15-min. ideas

Parents can teach media literacy

The North American House
Hippo exists… right?

Move media literacy up on your curriculum.

The world for kids today is increasingly packed with messages from the media that are contradictory, confusing and overwhelming.

(By media, I mean primarily advertisers, news organizations and the Internet.)

Media literacy—being able to make sense of what advertisers and news organizations are telling us—has been moved up on the curriculum in many school boards, including the massive Toronto District School Board (TDSB).
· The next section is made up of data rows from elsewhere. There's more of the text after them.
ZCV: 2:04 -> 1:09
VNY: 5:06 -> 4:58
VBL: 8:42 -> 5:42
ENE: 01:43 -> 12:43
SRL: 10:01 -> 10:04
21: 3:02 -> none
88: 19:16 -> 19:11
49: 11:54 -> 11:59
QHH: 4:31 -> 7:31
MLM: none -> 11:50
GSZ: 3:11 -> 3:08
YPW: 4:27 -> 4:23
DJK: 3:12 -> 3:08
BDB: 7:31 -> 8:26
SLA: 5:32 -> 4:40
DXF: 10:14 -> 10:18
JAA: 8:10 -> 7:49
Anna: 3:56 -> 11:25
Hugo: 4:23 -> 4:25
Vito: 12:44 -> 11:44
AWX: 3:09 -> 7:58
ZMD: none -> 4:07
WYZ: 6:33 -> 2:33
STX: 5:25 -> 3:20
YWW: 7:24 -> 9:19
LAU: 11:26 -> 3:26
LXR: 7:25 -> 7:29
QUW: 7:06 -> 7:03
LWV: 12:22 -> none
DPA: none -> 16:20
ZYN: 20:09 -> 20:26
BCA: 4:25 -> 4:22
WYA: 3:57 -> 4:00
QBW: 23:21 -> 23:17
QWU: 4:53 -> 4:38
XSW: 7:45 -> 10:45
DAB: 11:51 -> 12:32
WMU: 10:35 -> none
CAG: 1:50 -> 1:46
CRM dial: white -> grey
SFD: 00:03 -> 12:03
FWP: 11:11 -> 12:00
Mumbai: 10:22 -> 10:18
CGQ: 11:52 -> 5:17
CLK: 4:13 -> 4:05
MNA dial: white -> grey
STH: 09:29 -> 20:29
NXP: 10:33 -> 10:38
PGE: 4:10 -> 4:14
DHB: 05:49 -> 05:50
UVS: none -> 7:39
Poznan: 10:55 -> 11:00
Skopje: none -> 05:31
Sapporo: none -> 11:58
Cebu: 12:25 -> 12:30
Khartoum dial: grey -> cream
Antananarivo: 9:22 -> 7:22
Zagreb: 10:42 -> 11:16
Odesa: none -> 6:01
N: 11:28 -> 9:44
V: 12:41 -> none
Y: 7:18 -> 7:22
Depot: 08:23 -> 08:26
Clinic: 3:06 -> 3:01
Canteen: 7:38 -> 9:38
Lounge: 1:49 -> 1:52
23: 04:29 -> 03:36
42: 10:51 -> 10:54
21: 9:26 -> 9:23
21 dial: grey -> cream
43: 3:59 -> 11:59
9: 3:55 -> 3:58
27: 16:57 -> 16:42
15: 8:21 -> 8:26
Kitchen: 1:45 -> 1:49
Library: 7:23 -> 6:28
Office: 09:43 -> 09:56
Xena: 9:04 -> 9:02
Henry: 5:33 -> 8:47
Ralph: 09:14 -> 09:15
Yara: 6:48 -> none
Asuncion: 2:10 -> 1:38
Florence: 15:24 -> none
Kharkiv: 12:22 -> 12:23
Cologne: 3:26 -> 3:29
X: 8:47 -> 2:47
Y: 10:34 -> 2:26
Parents should also move it up on their “curriculum.” There’s a lot you can do to give your kid a basic foundation in media literacy that will help prepare him to navigate a world full of ad messages, hidden agendas and conflicting ideas.

When you’re walking down the street, point out some ads and talk about them:
For younger kids—Talk about the actual words and pictures on the ad. Ask basic questions like, “why is there a picture of a hamburger on that poster?” “What is being sold?” “How much are they selling it for?”

For older kids—“Who do you think they’re targetting with that ad?” “How much do you think the company spent on that ad? Why?”

Open up a newspaper with your child:
For younger kids—Show them that there are different sections to a newspaper. Explain what a headline is for. Talk about some of the pictures. (Note: It’s tempting to turn to the comics page, but ironically most comics will be too obscure for young kids, so you’re probably better off with Sports or Lifestyle.)

For older kids—Focus on a specific story. Pick one from a section that interests them; perhaps Sports or Fashion. But don’t shy away from current events or politics, either. If there’s an election in your area, explaining what an election is, and who’s up for election can be one of the most engaging conversations you have with your child.

When you’re watching TV, talk to your kids about the program they’re watching. Talk to them about actors and make-believe. Take them mentally out of the program and “behind the camera,” where the show is actually created.

Here’s a great place to start: the North American House Hippo
It’s a one-minute TV “commercial” created by a non-profit group, Concerned Children’s Advertisers. It advertises “the North American House Hippo,” a supposed nocturnal, rodent-like creature.

The message at the end of the ad is that of course there’s no such animal, but didn’t the ad make you feel as if the hippo really existed?